Data excerpts:

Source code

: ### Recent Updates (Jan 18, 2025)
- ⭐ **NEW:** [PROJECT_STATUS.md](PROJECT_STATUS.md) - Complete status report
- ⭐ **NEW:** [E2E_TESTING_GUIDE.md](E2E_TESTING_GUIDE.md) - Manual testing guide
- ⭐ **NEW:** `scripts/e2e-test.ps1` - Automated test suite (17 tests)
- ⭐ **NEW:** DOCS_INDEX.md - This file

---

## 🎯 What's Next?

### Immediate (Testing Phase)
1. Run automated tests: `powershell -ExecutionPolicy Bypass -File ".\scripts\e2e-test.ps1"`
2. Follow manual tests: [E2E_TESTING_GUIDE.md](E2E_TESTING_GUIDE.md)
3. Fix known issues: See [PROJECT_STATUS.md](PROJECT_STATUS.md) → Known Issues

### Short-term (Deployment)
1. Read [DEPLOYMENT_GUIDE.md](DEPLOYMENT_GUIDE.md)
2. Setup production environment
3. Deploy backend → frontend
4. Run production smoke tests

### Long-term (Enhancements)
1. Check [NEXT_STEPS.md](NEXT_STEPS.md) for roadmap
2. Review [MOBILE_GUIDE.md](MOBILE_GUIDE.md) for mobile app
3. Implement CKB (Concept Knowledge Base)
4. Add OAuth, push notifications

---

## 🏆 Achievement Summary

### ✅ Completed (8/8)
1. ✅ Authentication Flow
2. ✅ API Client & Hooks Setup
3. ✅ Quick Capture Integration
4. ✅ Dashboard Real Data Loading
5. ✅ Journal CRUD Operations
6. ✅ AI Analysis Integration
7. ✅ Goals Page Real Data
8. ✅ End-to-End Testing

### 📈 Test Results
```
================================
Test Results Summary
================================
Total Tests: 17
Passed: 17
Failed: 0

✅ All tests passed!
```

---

▶ What to work on
Lines holding the word "term" should be copied from the entries above.

▶ Solution to the exercise
### Short-term (Deployment)
### Long-term (Enhancements)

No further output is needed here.